Paylaş
NEYSE ki kendi kendilerini ele veriyorlar. Yoksa gözlerimizle göremeyecek, kulaklarımızla duyamayacaktık.
Televizyona çıktılar, karşılıklı küfürler arasında, iç yüzlerini de kendi ağızlarıyla bize anlattılar.
Hem de kendi kendilerine yaptılar!
Yalçın Bayer Hürriyet'teki yazısında dün olayı şöyle özetliyordu:
‘‘Vesselam Çetinsaya ve Çelik beraber yiyip içtiler, sonunda pay edilecek bir şey kalmayınca kavga ettiler, sonra da geçmişte karşılıklı temizledikleri pislikleri namuslarına varıncaya kadar ortaya döktüler. Ortada ne etik, ne doğruluk, ne ahlak ve namus kaldı.
Bize de utanmak...’’
Eminönü eski Belediye Başkanı Ahmet Çetinsaya ile ‘‘gazeteci’’ Kadir Çelik arasında Kanal 6 televizyonunda 17 Ocak akşamı geçen tartışma programından Yalçın Bayer, gazetecilere de bir utanma payı çıkarıyor.

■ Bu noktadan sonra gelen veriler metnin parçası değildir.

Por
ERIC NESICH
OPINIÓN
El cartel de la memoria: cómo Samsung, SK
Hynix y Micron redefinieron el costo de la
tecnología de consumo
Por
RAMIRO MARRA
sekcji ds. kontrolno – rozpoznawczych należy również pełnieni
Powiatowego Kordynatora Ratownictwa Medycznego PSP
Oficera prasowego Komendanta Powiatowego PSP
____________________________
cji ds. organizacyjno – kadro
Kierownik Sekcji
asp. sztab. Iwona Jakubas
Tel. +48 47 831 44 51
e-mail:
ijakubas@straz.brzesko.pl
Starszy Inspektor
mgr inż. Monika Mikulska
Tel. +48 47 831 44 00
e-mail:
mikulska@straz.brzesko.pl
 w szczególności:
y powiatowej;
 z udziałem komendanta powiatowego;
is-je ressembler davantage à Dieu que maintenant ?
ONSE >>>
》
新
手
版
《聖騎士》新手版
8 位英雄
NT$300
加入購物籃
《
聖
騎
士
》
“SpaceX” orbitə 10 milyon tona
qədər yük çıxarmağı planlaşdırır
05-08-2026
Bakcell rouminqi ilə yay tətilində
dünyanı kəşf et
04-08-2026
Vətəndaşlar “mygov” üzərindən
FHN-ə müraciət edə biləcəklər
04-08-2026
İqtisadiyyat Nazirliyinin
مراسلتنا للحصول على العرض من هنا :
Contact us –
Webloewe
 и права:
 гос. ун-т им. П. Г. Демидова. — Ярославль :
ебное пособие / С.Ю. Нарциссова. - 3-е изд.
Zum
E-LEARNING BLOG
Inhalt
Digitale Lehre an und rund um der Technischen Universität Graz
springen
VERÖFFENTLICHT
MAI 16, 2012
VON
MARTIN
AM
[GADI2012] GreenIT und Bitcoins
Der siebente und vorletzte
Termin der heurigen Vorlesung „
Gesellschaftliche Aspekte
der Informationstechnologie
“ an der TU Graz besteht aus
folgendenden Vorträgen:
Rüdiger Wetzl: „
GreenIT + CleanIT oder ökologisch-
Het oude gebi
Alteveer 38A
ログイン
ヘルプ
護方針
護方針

Şunu itiraf etmek gerekiyor:
Bu ‘‘gazeteci’’ ile bu ‘‘belediye başkanı’’ arasındaki ilişki ne ilk, ne de tek. İlk olan, ikisinin bu ilişkiyi kendi ağızlarından bize anlatması: Ben senin yemek paranı ödedim. Ama sen de tarihi bir kasrı kendi emellerine peşkeş çektin. Hayır asıl sen kaçak kat yaptın. Unutma ama sen de kaçak katlara vakfına gelir karşılığı izin vermiştin!
Benzersiz olan, ortaklığın kendisi değil, itiraf edilmesi.
Gazetecilerin ücretleri, en üst düzeydeki bir-iki yönetici hariç, İstanbul'un en şahane yerlerinde evler alacak, en lüks otomobillere sahip olacak kadar çok değildir.
Ama gazeteciler işleri gereği güç sahibidir ve bunu paraya çevirebilirler.
Rüşvet toplumda genel kural haline geldiğine göre, gazetecilerin bunun tamamen dışında kaldığını, parayla asla gözlerinin kamaşmadığını, sadece okurlarını düşündüklerini iddia etmek abes olur.
Bu yüzden Yalçın Bayer utanç duygusundan bahsetmekte haklı.
Utanmaz ‘‘gazetecilerle’’ mücadele etmek de utanan gazetecilere düşer.